Tatjana Sushilnikowa im Gerichtssaal. November 2023.
Das Gericht verurteilte die Rentnerin Tatjana Sushilnikowa zu 4 Jahren Haft auf Bewährung. "Ich stehe vor Gericht, nur weil ich Gott anbete"
Gebiet KemerowoAm 15. November 2023 schloss das Bezirksgericht Kusnezkij seine Anhörung im Fall von Tatjana Sushilnikowa, 64, einer Zeugin Jehovas aus Nowokusnezk, ab. Richterin Valeriya Shipitsyna befand sie wegen friedlicher Religionsausübung des Extremismus für schuldig und verurteilte sie zu 4 Jahren zur Bewährung mit einer Bewährungszeit von 3 Jahren sowie zu 10 Monaten Freiheitsbeschränkung nach Verbüßung der Hauptstrafe.

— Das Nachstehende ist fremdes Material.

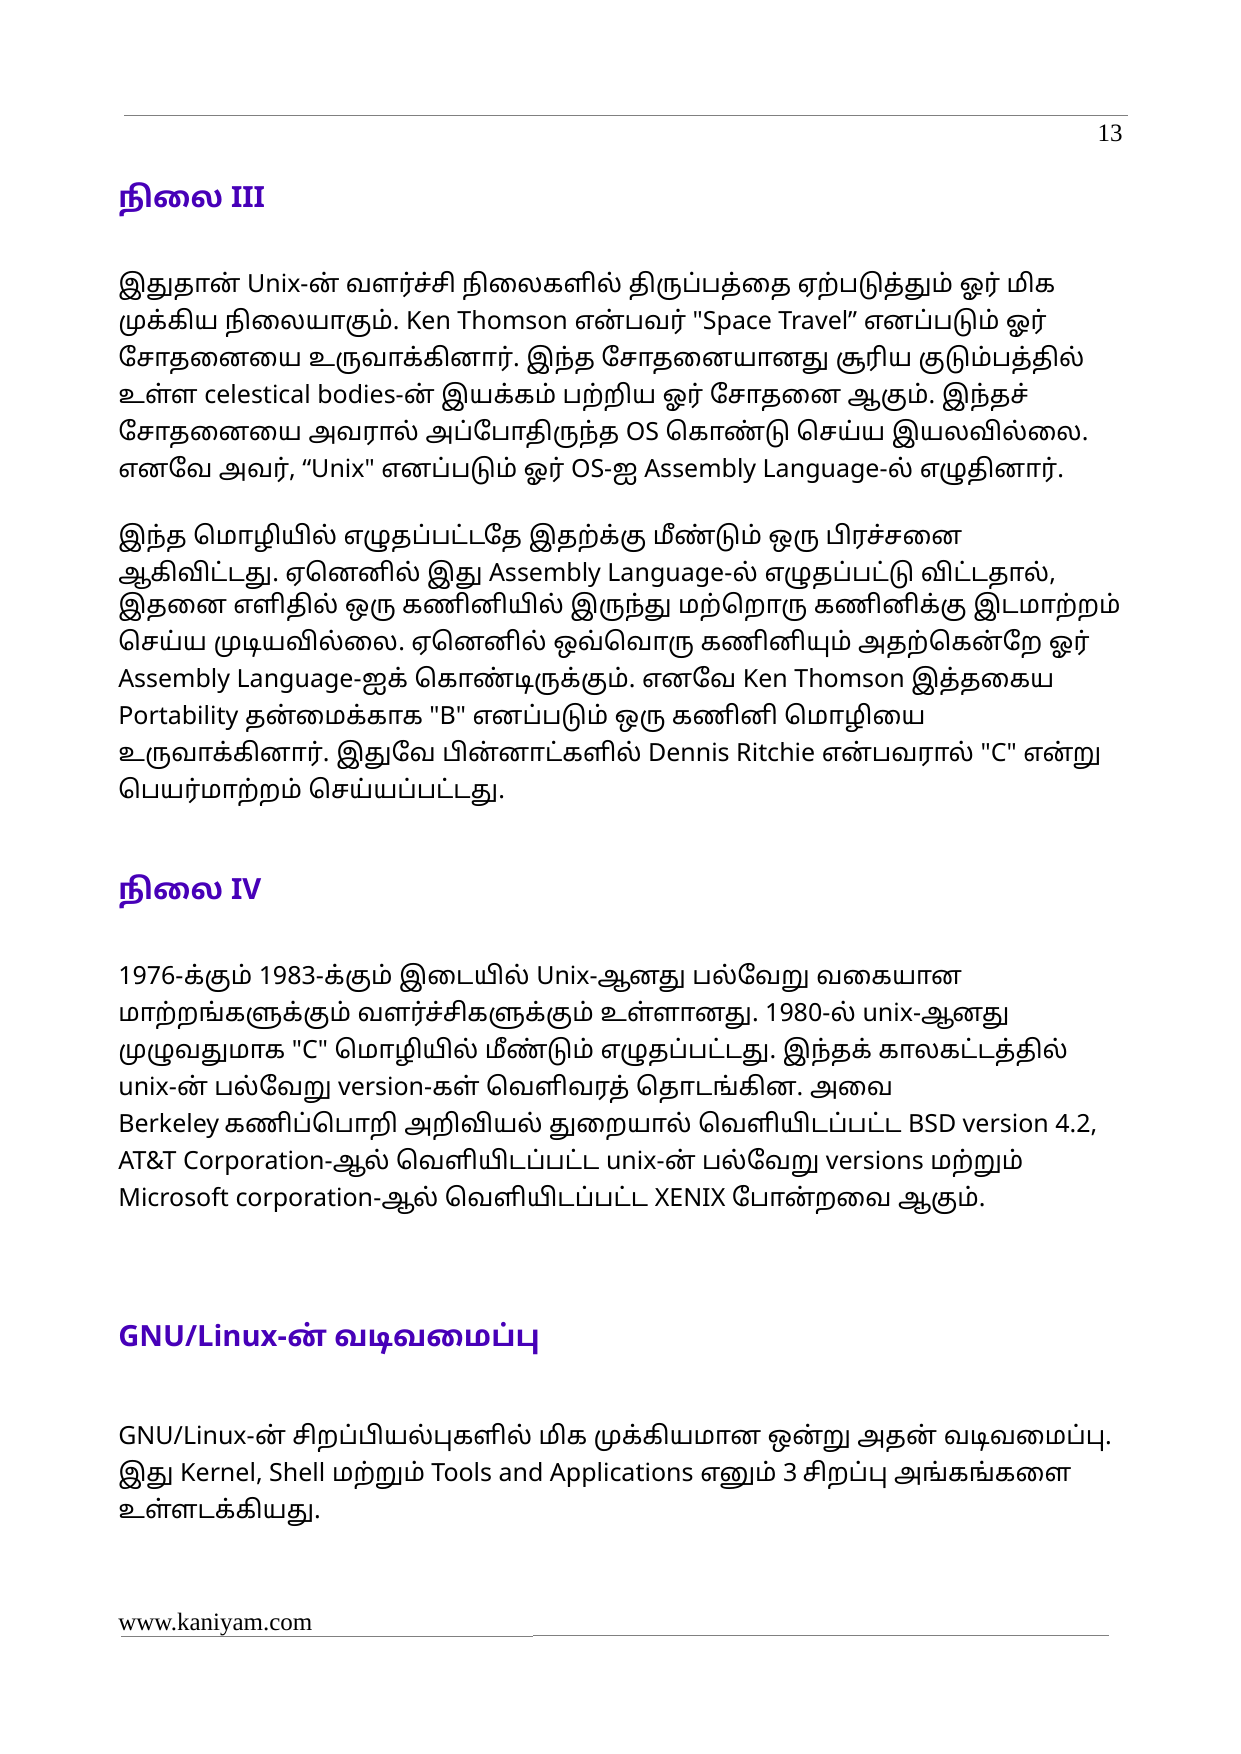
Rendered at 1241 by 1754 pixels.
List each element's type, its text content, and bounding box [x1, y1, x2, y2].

subtitle GNU/Linux-ன் வடிவமைப்பு [118, 1315, 1122, 1358]
text இதுதான் Unix-ன் வளர்ச்சி நிலைகளில் திருப்பத்தை ஏற்படுத்தும் ஓர் மிக முக்கிய நிலையாகும். Ken Thomson என்பவர் "Space Travel” எனப்படும் ஓர் சோதனையை உருவாக்கினார். இந்த சோதனையானது சூரிய குடும்பத்தில் உள்ள celestical bodies-ன் இயக்கம் பற்றிய ஓர் சோதனை ஆகும். இந்தச் சோதனையை அவரால் அப்போதிருந்த OS கொண்டு செய்ய இயலவில்லை. எனவே அவர், “Unix" எனப்படும் ஓர் OS-ஐ Assembly Language-ல் எழுதினார். [118, 266, 1122, 488]
subtitle நிலை IV [118, 868, 1122, 911]
text 1976-க்கும் 1983-க்கும் இடையில் Unix-ஆனது பல்வேறு வகையான மாற்றங்களுக்கும் வளர்ச்சிகளுக்கும் உள்ளானது. 1980-ல் unix-ஆனது முழுவதுமாக "C" மொழியில் மீண்டும் எழுதப்பட்டது. இந்தக் காலகட்டத்தில் unix-ன் பல்வேறு version-கள் வெளிவரத் தொடங்கின. அவை Berkeleyகணிப்பொறி அறிவியல் துறையால் வெளியிடப்பட்ட BSD version 4.2, AT&T Corporation-ஆல் வெளியிடப்பட்ட unix-ன் பல்வேறு versions மற்றும் Microsoft corporation-ஆல் வெளியிடப்பட்ட XENIX போன்றவை ஆகும். [118, 958, 1122, 1216]
text இந்த மொழியில் எழுதப்பட்டதே இதற்க்கு மீண்டும் ஒரு பிரச்சனை ஆகிவிட்டது. ஏனெனில் இது Assembly Language-ல் எழுதப்பட்டு விட்டதால், இதனை எளிதில் ஒரு கணினியில் இருந்து மற்றொரு கணினிக்கு இடமாற்றம் செய்ய முடியவில்லை. ஏனெனில் ஒவ்வொரு கணினியும் அதற்கென்றே ஓர் Assembly Language-ஐக் கொண்டிருக்கும். எனவே Ken Thomson இத்தகைய Portability தன்மைக்காக "B" எனப்படும் ஒரு கணினி மொழியை உருவாக்கினார். இதுவே பின்னாட்களில் Dennis Ritchie என்பவரால் "C" என்று பெயர்மாற்றம் செய்யப்பட்டது. [118, 522, 1122, 843]
text GNU/Linux-ன் சிறப்பியல்புகளில் மிக முக்கியமான ஒன்று அதன் வடிவமைப்பு. இது Kernel, Shell மற்றும் Tools and Applications எனும் 3சிறப்பு அங்கங்களை உள்ளடக்கியது. [118, 1417, 1122, 1568]
subtitle நிலை III [118, 176, 1122, 219]
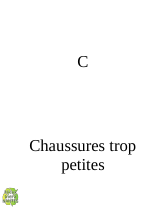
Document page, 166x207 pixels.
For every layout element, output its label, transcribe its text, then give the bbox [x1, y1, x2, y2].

table_header Chaussures trop petites [6, 130, 159, 180]
picture [2, 187, 19, 207]
table_cell [108, 6, 159, 46]
table_cell C [6, 46, 159, 130]
table_cell [6, 6, 57, 46]
table_cell [57, 6, 108, 46]
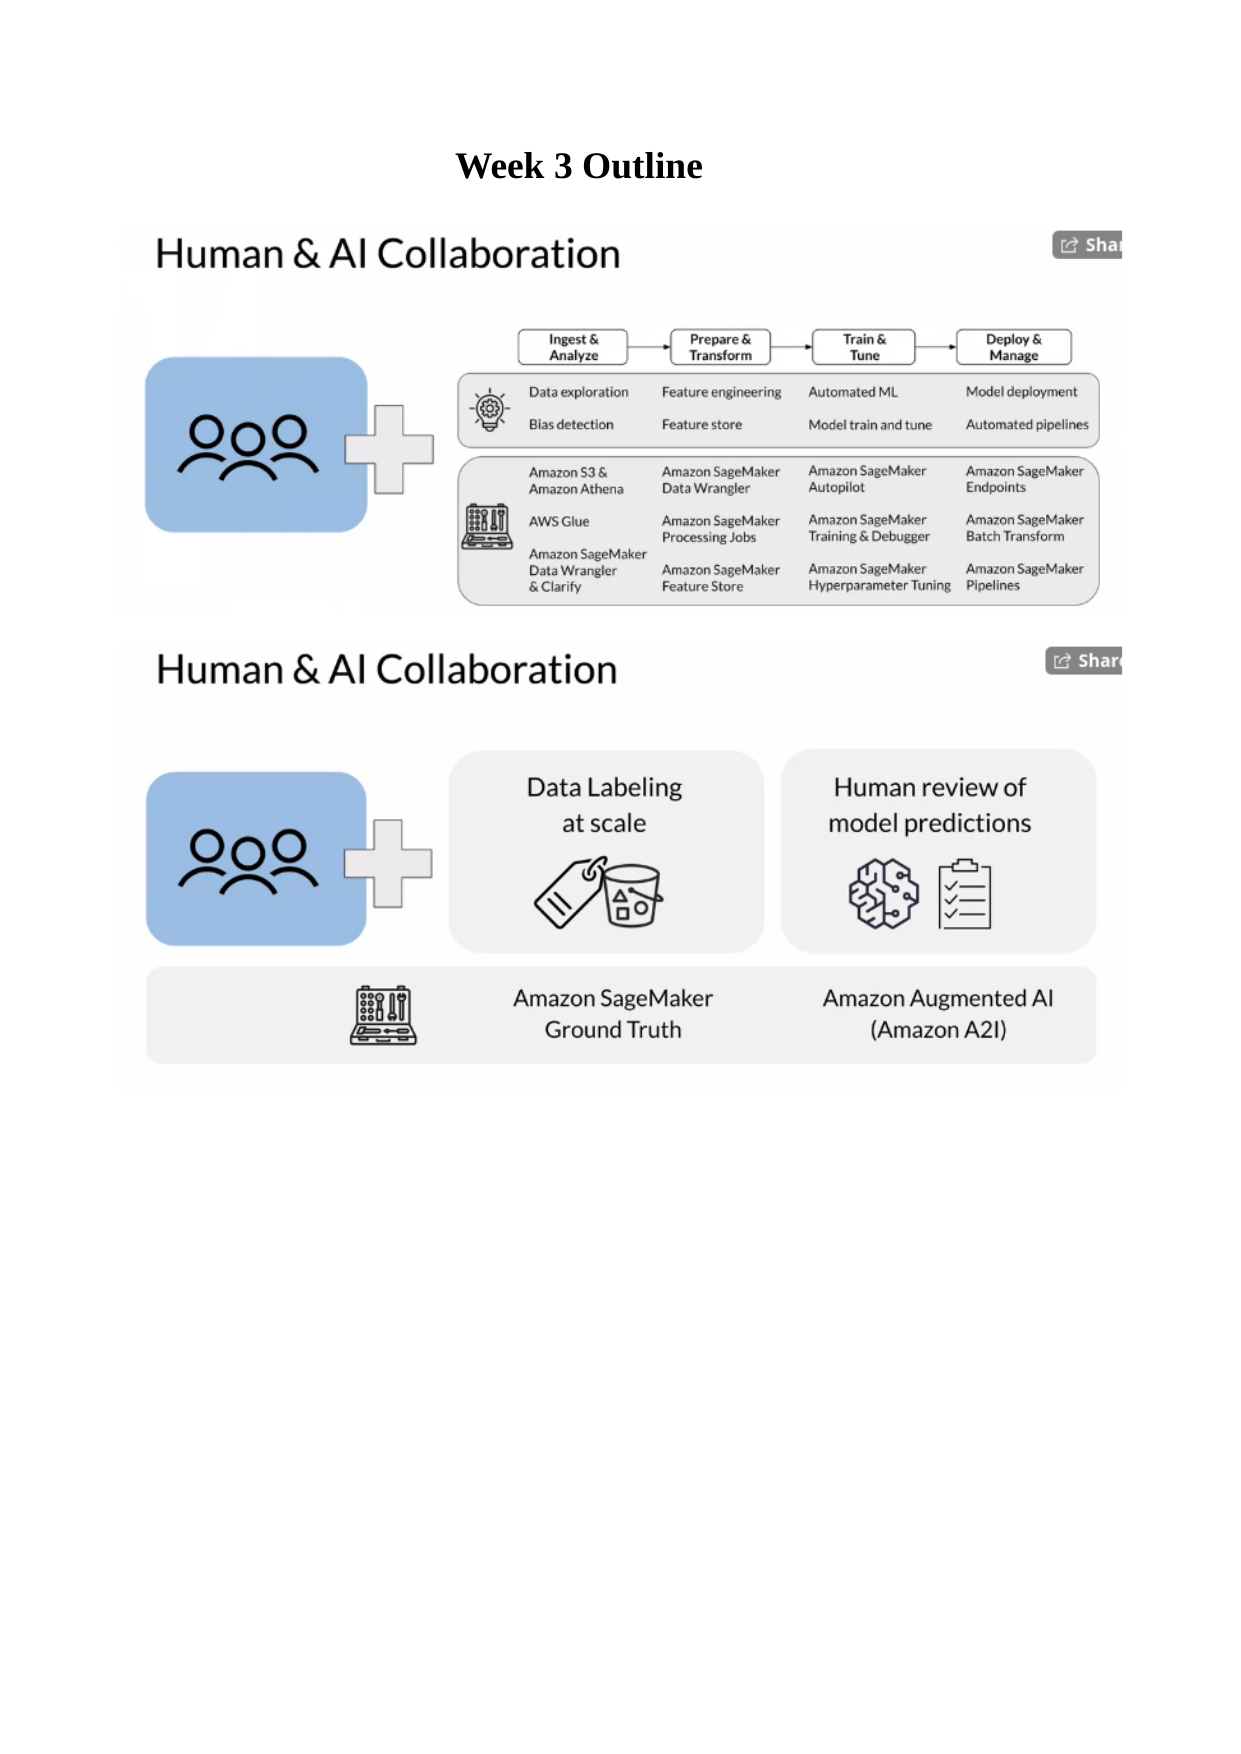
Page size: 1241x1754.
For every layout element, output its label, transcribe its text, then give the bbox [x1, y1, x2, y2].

picture [118, 643, 1123, 1090]
subtitle Week 3 Outline [118, 143, 1122, 186]
picture [118, 227, 1123, 615]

Sushilnikova wurde im Juni 2021 wegen ihres Glaubens verfolgt. Die bewaffneten Sicherheitskräfte führten am frühen Morgen eine Razzia bei ihr und ihrem Mann Sergej durch. "Mein Mann wurde wie ein Krimineller auf den Boden gelegt, ich wurde gegen die Wand gedrückt", erinnert sich Tatjana. Ein Jahr später wurde ein Verfahren gegen sie eröffnet. Die Ermittlungsabteilung des Ermittlungskomitees der Russischen Föderation für das Gebiet Kemerowo - Kusbass beschuldigte die Frau, an den Aktivitäten einer extremistischen Organisation teilgenommen zu haben. Wie einer der FSB-Offiziere später bei der Vernehmung vor Gericht erklärte, wurde Tatjana zur Angeklagten in dem Strafverfahren, "weil sie Sergejs Ehefrau ist, aktiv an Sitzungen teilnahm, an Visiten teilnahm und Gespräche mit den Anwohnern führte".
Der Gläubige bekennt sich keines Verbrechens gegen den Staat und den Einzelnen schuldig: "Ich habe kein Gesetz des Staates verletzt, niemand hat in irgendeiner Weise unter meinen Taten gelitten." Laut Tatjana hat die Staatsanwaltschaft während des Prozesses keine Beweise für ihre Schuld vorgelegt. Weder die Zeugenaussagen noch die (religiösen, sprachlichen und phonographischen) Sachverständigengutachten deuteten auf extremistisches Handeln des Gläubigen hin. Bemerkenswert ist, dass die Vernehmungen selbst in eine Zeit datiert wurden, in der das Strafverfahren noch gar nicht eingeleitet worden war.
Wie Tatjana sagt, brachte die ungerechte Verfolgung viele tiefe Emotionen und Schwierigkeiten mit sich. Unterstützung erhält sie von ihrem Mann, der selbst eine 6-jährige Bewährungsstrafe wegen seines Glaubens verbüßt, und von Freunden: "Während der Verfolgung versuchen wir, uns gegenseitig noch mehr zu ermutigen, uns gegenseitig mit Rat und Tat zu unterstützen... Wenn wir vor Gericht gehen, sind wir natürlich aufgeregt. Und jetzt sehen wir unsere lieben Glaubensbrüder, ihr Lächeln, ihre Augen - die Aufregung verschwindet, und es ist, als würden hinter uns Flügel wachsen."
In der Region Kemerowo sind bereits 18 Zeugen Jehovas religiöser Unterdrückung ausgesetzt. Sechs Männer wurden wegen ihres Glaubens zu Haftstrafen zwischen 3 und 7 Jahren verurteilt. Die anderen sechs Einwohner von Kuzbass wurden zu einer Bewährungsstrafe verurteilt. Das Urteil des EGMR im Fall der Zeugen Jehovas in Russland stellte fest , dass "die russischen Behörden keine Beweise vorgelegt haben, die in Übereinstimmung mit der Rechtsprechung des Gerichtshofs einen Eingriff in die Rechte der Beschwerdeführer auf Religions-, Meinungs- oder Vereinigungsfreiheit rechtfertigen könnten" (§ 158).